TASK INPUTS
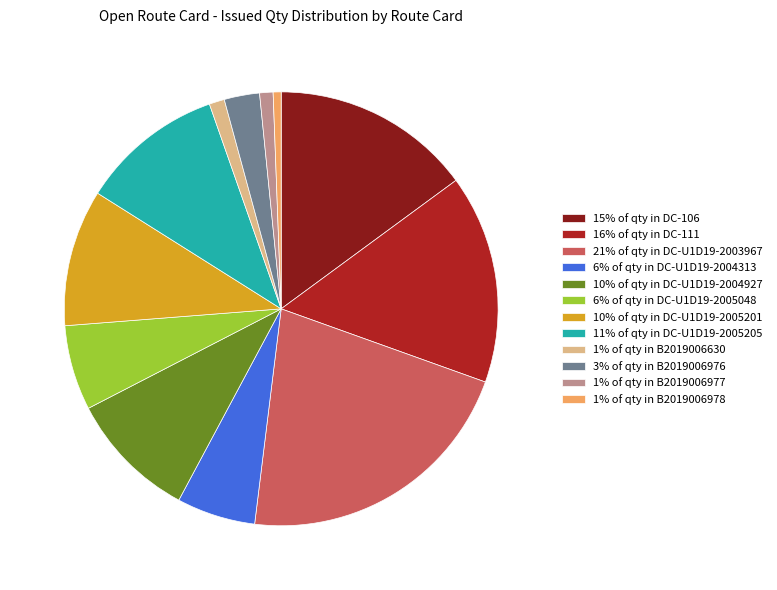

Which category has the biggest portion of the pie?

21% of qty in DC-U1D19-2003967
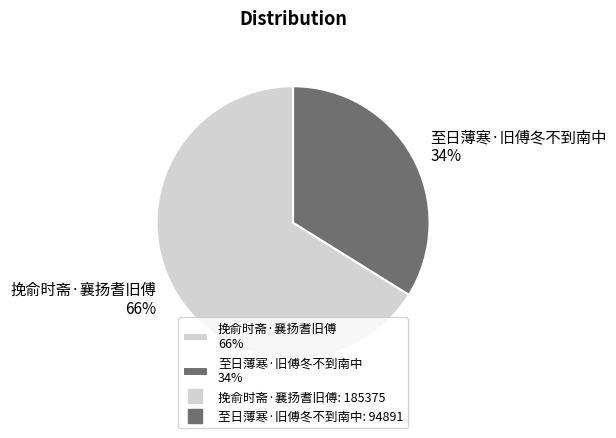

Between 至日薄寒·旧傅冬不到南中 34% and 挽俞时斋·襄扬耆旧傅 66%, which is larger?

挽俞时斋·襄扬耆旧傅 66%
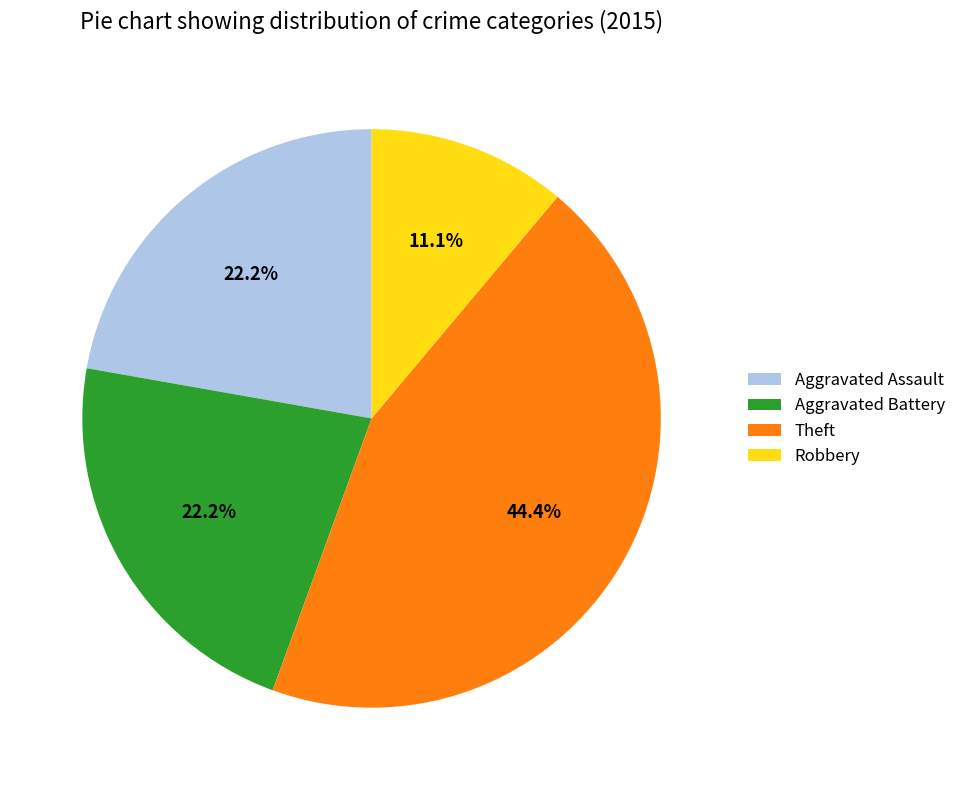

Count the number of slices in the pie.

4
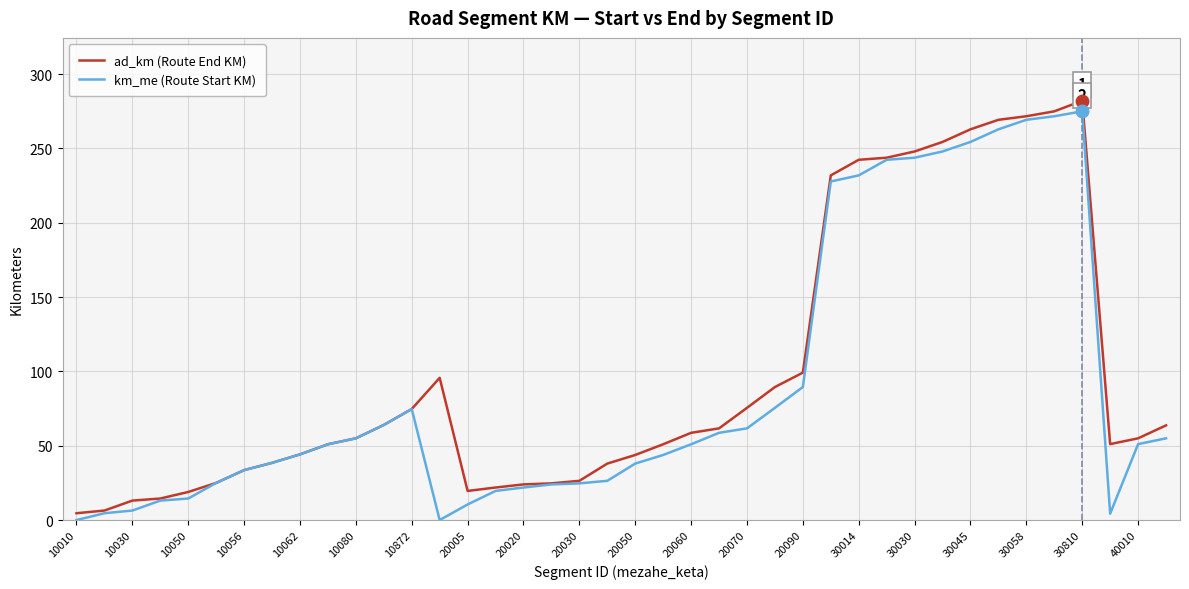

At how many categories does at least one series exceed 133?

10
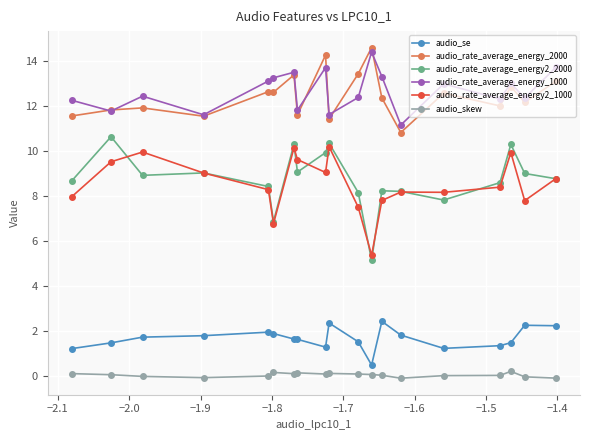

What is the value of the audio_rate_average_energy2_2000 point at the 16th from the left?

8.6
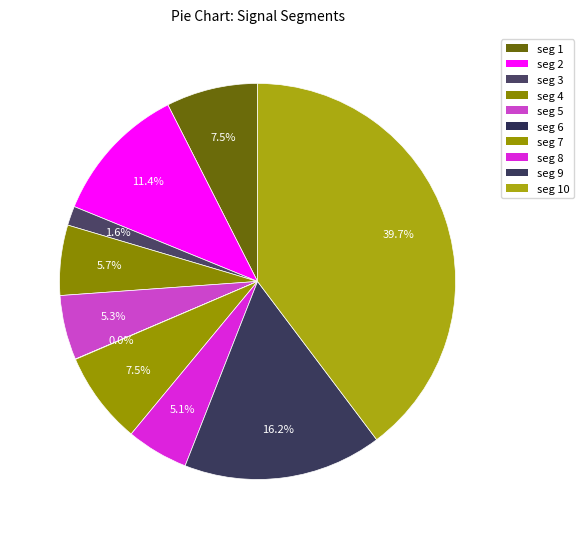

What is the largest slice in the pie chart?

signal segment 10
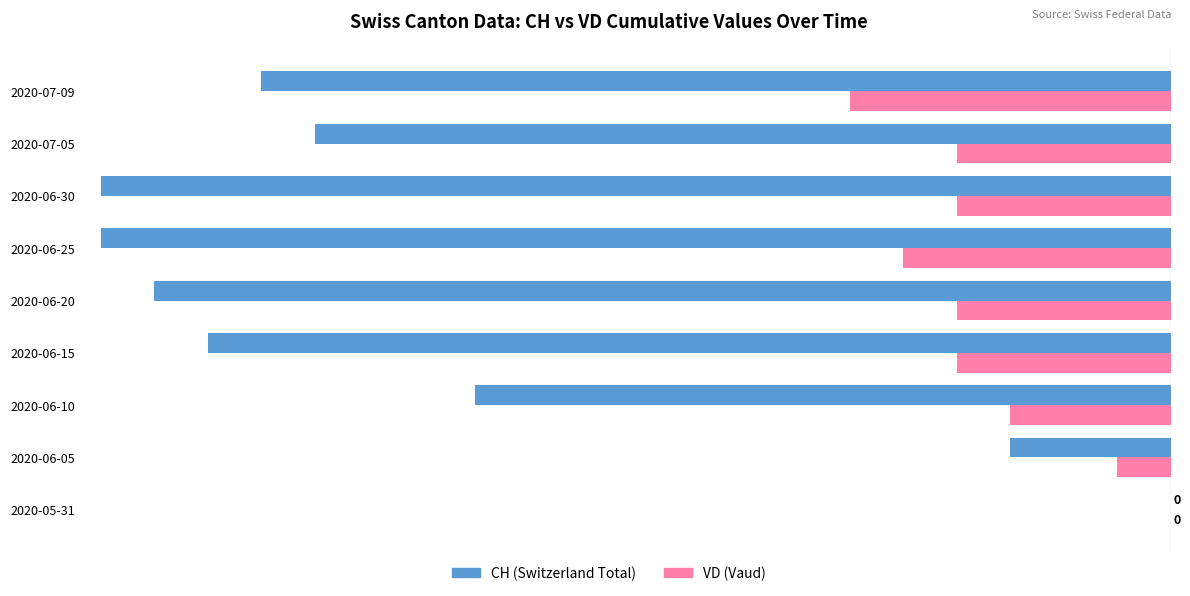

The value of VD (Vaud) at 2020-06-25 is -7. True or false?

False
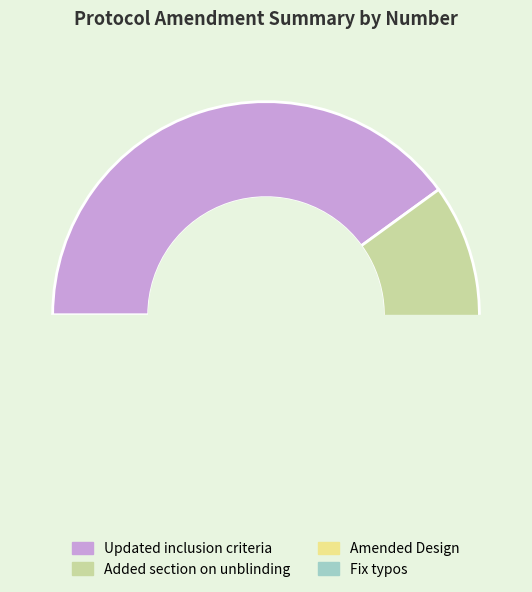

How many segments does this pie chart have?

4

REQUIRED ACTION
Copy out the entries above word for word, starting at the line containing "What is the largest slice in the pie chart?" and continuing through the last line, with both ends included. Leave out the pictures.

TASK RESPONSE
What is the largest slice in the pie chart?

signal segment 10

The value of VD (Vaud) at 2020-06-25 is -7. True or false?

False

How many segments does this pie chart have?

4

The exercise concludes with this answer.